Two lines mark the range in the entries below: the one holding "NAVIGUER SUR LE SITE" and the one holding "INDISPONIBLE". Set down those two and all lines between them, exactly.

ENTRIES PROVIDED
┌──
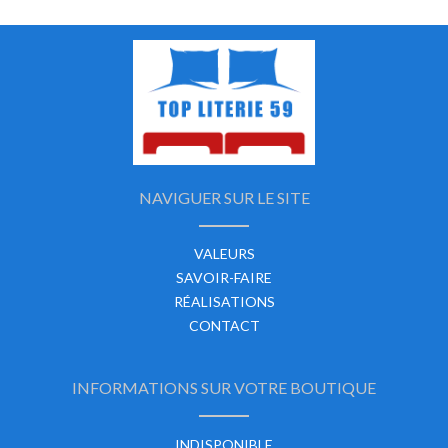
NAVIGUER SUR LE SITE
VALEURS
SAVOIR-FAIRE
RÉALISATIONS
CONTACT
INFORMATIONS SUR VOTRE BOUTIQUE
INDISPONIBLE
└──
┌──
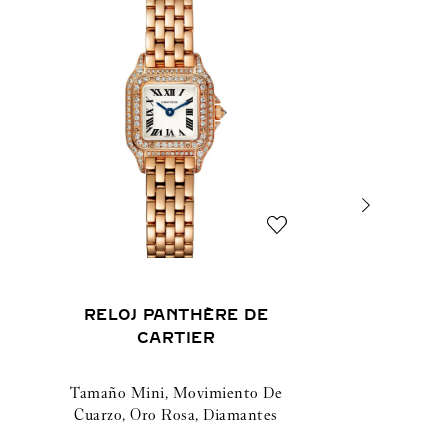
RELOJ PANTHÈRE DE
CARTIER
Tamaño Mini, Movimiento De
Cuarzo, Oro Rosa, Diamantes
└──
┌──
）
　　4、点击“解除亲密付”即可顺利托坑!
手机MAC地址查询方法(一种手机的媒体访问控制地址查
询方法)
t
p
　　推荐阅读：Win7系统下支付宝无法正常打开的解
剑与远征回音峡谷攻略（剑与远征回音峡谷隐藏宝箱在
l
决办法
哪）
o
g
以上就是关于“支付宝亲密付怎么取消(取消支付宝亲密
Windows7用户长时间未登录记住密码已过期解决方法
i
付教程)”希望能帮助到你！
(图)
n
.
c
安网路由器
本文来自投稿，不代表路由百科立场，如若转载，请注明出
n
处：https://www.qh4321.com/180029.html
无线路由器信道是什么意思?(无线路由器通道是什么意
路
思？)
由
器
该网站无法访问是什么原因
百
└──
EXERCISE RESULT
NAVIGUER SUR LE SITE
VALEURS
SAVOIR-FAIRE
RÉALISATIONS
CONTACT
INFORMATIONS SUR VOTRE BOUTIQUE
INDISPONIBLE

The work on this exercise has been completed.